5. Mr Sharma, the learned Counsel for the Respondents, submitted that there was no hindrance to the Assessing Officer imposing the penalty, even though a quantum appeal may have been preferred. He referenced Section 275(1)(a) of the IT Act to support his argument.
6. We have considered the rival contentions and perused the material on record.
7. The relevant paragraph from the impugned penalty order evidencing the decision-making process is transcribed below for ease of reference: –
“The assessee has offered explanation in response to the notices issued during the course of penalty proceedings but was not found satisfactory because as per ITBA data there Form no. 35 is not found whereas assessee is claimed he is in before CIT(A) as facts are not verifiable. I have no alternate but to import penalty. Accordingly, the penalty proceeding is decided based on the information available on records as under:-”
8. This is not a case where the Assessing Officer, after being conscious of the institution of the Appeal, has nevertheless deemed it appropriate to exercise the powers under Section 275(1)(a) of the IT Act. The Assessing Officer has only observed that since the ITBA data did not reflect the institution of the quantum Appeal, the Assessing Officer felt that he had no alternative but to impose a penalty.
9. Thus, this is not a case where the penalty was imposed after independent application of mind. The main grounds for imposing the penalty were because the Assessing Officer felt that he had no alternative but to impose the penalty in the absence of the ITBA portal, reflecting the institution of the quantum Appeal by the Petitioner.
10. The Petitioner had pointed out that the quantum Appeal was indeed instituted. The Petitioner also produced the acknowledgment receipt evidencing the institution of the quantum Appeal. Because of a technical glitch, if this institution was not being reflected on the ITBA portal, no penalty should have been imposed by holding that the Assessing Officer had no alternative but to impose a penalty.

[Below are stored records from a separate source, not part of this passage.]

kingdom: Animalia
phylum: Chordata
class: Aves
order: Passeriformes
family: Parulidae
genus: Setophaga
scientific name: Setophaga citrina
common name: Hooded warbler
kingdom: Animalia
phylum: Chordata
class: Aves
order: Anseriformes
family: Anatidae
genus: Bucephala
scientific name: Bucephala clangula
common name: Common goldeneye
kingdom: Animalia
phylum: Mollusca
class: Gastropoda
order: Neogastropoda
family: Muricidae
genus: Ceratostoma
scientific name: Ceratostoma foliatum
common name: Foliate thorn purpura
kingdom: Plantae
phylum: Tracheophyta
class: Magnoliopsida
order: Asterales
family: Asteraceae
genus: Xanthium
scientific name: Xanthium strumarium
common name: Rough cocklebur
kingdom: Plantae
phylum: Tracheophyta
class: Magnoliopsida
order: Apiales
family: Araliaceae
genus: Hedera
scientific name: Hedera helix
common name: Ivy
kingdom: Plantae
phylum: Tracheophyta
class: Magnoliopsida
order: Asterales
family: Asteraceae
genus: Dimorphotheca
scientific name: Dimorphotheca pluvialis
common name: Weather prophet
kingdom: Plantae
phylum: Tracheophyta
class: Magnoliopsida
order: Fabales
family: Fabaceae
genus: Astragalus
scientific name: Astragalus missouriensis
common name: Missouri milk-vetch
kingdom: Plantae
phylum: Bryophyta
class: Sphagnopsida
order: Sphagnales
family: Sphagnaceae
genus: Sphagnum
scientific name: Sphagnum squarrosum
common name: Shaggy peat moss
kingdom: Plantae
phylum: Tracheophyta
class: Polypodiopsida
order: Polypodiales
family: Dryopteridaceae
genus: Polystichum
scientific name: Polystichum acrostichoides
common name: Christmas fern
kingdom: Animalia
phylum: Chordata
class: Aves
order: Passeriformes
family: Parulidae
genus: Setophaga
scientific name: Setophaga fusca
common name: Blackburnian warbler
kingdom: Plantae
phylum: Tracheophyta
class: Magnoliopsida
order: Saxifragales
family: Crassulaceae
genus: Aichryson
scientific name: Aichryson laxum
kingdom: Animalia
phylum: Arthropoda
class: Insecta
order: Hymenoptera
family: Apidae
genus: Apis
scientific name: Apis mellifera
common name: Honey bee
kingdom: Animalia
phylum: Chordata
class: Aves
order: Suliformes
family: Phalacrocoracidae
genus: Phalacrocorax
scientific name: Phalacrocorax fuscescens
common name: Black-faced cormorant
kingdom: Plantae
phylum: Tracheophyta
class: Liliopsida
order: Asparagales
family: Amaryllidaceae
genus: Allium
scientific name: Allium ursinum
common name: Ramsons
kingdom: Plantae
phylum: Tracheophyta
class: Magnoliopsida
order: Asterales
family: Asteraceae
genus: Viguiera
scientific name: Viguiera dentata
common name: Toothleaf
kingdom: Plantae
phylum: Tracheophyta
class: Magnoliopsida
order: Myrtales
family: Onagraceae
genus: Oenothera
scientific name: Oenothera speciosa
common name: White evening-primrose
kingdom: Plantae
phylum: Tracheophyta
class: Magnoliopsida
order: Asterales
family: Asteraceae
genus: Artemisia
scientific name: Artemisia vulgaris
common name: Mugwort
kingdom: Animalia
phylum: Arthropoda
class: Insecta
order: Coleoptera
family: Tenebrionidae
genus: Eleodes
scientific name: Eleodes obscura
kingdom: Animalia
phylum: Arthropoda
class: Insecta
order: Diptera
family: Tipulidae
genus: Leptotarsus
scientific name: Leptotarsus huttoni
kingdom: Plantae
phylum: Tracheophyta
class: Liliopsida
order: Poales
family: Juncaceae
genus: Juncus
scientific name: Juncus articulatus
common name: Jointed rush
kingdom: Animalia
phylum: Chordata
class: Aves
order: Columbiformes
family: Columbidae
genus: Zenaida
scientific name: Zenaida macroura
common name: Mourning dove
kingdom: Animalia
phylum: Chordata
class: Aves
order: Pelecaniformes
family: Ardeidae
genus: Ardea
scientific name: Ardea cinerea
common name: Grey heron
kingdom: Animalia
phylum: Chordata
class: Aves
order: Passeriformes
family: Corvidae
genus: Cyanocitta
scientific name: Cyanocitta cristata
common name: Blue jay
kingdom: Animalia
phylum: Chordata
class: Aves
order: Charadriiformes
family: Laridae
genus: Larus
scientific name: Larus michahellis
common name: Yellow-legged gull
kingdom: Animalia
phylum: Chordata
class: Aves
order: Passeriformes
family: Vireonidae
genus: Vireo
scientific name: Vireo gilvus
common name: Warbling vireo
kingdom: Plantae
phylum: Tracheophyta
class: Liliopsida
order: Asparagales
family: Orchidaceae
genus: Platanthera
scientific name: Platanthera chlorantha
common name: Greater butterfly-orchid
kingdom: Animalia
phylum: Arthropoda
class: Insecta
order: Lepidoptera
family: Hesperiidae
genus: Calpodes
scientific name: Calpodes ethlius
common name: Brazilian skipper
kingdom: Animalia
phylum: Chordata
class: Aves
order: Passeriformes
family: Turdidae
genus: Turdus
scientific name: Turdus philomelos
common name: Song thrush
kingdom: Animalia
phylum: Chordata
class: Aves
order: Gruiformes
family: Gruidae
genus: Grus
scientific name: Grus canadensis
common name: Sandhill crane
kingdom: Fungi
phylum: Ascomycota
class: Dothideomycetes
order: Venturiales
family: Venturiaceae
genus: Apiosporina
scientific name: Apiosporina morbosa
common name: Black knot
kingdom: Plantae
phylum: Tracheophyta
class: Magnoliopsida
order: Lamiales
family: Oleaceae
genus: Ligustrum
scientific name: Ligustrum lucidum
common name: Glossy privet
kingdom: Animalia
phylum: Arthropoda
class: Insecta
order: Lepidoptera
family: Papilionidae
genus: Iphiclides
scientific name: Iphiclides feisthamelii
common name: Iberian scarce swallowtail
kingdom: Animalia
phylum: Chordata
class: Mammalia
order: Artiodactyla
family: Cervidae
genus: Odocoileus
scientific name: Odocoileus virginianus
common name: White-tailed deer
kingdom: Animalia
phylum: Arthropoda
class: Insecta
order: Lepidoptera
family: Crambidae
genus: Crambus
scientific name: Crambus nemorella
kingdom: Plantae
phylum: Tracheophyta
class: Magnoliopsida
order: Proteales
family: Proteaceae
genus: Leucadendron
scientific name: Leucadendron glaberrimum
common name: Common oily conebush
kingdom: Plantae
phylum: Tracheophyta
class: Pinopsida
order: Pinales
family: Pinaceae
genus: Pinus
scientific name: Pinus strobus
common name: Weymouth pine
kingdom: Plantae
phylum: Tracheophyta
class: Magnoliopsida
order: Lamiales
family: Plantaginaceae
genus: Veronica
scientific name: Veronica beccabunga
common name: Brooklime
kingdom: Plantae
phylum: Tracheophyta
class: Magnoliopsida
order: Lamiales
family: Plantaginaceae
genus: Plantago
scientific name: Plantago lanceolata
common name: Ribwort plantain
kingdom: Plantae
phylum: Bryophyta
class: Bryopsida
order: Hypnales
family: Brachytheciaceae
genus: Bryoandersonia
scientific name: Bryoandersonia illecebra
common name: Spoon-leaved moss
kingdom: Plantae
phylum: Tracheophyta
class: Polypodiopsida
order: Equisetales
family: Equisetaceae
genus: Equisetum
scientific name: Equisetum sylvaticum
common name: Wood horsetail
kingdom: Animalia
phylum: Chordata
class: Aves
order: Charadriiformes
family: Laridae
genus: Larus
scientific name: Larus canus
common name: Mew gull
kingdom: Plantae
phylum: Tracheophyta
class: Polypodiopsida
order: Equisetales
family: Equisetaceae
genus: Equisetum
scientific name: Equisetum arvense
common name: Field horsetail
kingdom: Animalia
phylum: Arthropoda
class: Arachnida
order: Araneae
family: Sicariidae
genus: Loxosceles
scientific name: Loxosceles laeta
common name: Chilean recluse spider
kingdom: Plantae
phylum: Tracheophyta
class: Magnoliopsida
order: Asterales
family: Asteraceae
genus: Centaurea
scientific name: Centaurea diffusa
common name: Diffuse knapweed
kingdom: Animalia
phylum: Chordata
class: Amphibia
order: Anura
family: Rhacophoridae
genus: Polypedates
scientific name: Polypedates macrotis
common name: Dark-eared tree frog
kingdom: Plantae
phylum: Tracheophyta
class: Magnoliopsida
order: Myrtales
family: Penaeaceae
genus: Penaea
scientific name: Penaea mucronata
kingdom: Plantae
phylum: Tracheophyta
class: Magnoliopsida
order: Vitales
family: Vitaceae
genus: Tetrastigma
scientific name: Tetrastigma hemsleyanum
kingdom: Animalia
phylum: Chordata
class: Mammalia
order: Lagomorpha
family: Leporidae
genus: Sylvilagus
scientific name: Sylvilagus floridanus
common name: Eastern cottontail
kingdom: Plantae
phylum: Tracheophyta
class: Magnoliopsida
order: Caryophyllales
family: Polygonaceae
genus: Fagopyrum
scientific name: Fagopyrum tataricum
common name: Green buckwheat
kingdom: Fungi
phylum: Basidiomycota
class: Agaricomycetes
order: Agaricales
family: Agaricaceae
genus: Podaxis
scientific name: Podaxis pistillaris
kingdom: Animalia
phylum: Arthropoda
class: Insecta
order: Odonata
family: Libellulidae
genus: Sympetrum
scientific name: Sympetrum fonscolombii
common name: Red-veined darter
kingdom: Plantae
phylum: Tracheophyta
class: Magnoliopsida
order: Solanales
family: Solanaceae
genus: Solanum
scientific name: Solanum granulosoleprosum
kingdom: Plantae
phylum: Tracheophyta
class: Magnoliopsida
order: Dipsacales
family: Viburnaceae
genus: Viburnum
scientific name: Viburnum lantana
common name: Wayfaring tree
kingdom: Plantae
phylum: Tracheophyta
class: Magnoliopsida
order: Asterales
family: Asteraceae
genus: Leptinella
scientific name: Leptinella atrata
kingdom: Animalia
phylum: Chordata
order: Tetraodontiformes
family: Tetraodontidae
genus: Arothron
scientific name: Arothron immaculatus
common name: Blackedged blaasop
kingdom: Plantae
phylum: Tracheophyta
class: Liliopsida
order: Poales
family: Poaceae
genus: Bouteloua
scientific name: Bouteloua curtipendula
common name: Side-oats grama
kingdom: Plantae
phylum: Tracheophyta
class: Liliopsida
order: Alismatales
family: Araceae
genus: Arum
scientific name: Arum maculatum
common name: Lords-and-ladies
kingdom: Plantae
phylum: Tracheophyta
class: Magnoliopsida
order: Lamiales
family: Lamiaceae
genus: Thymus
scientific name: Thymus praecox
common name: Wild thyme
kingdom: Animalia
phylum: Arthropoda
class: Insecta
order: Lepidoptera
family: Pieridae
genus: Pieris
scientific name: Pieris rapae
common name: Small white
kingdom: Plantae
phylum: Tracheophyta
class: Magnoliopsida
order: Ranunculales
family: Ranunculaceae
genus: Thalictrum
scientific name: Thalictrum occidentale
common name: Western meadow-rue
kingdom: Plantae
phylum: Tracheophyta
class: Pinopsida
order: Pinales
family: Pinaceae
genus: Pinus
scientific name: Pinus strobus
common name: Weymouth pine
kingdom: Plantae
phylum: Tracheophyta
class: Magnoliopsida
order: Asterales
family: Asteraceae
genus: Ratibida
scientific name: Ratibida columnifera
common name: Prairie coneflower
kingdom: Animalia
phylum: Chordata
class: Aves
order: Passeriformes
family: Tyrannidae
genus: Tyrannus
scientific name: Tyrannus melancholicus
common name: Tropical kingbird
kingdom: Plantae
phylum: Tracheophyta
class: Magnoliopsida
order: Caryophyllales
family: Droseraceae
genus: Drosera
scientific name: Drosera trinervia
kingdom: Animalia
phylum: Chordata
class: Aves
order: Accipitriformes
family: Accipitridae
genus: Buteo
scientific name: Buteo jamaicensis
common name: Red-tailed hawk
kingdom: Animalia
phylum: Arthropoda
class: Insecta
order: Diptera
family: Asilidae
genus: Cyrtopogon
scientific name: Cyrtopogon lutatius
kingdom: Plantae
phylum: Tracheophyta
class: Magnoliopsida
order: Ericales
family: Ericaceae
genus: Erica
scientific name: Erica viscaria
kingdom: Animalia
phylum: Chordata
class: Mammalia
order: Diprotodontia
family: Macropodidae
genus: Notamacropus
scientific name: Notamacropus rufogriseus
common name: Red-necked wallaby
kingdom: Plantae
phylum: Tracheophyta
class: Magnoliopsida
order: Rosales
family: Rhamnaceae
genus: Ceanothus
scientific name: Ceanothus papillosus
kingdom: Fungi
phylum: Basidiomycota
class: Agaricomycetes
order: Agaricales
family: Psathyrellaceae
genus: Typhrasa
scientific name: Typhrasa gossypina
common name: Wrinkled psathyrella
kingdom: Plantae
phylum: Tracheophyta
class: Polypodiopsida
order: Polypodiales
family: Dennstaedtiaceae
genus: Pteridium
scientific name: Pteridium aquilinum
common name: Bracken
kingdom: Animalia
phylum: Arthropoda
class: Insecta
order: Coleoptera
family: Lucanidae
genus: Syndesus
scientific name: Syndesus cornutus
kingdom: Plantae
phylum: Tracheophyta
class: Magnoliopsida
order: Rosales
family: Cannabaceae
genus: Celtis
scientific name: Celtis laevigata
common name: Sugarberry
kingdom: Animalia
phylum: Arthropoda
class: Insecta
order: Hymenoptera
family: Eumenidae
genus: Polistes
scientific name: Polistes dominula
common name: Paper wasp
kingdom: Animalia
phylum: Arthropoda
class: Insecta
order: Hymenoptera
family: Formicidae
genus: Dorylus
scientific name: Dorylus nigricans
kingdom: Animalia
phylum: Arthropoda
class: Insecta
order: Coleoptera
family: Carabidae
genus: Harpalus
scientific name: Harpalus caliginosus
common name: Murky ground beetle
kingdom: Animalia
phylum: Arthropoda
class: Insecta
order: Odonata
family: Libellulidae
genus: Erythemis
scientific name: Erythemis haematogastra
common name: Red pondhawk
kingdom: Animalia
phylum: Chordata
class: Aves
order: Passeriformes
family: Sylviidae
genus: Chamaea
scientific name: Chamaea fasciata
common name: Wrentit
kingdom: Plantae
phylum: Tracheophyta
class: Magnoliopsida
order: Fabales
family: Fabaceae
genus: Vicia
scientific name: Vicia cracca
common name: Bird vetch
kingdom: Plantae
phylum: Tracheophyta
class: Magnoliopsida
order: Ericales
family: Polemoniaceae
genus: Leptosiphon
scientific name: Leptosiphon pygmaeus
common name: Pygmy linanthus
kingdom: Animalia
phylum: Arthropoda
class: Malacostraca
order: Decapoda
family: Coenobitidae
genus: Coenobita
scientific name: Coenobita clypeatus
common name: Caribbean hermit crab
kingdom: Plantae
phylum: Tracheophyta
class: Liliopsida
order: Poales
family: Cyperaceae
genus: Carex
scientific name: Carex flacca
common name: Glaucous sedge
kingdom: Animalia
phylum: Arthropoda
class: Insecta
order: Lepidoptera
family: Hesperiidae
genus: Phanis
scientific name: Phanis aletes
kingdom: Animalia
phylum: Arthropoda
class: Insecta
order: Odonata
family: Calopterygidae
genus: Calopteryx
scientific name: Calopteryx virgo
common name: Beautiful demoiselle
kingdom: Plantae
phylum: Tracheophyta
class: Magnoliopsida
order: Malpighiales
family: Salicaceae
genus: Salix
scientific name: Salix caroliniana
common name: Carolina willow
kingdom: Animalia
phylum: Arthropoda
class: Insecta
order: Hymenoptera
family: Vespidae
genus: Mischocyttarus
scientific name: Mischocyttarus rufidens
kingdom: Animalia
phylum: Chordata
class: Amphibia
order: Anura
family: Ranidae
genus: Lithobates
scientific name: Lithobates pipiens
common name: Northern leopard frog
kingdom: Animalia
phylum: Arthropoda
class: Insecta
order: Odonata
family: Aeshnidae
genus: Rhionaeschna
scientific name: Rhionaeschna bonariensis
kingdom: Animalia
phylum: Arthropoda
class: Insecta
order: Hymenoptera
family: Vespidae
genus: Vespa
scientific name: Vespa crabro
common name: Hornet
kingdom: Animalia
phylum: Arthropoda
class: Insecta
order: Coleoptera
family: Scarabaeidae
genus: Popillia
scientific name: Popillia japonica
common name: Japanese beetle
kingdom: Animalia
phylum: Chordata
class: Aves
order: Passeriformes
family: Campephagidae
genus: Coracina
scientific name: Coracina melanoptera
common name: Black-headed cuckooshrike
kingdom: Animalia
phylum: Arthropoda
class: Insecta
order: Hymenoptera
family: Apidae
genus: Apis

11. For the above reasons, we quash and set aside the impugned penalty order dated 8 February 2022. However, we clarify that the quashing of this order will not preclude the Respondents from initiating fresh proceedings for the imposition of penalty should they so desire upon the disposal of the Petitioner’s quantum Appeal before the Commissioner (Appeals).
12. With liberty in the above terms, we quash and set aside the impugned penalty order dated 8 February 2022 without any cost order.
13. Mr Jain states that the Petitioner will now withdraw/not press the Appeal against the impugned penalty order dated 8 February 2022 filed before the Commissioner (Appeals). This statement is accepted. Based upon this statement, the Petitioner’s Appeal against the penalty order before the Commissioner (Appeals) is disposed of as withdrawn. Mr Jain states that this order will be placed before the Commissioner (Appeals) within 15 days from today so that the Appeals can be shown as disposed of for statistical purposes.
14. The rule is made absolute in the above terms without any cost order. This Petition is disposed of in the above terms. All concerned are to act on an authenticated copy of this order.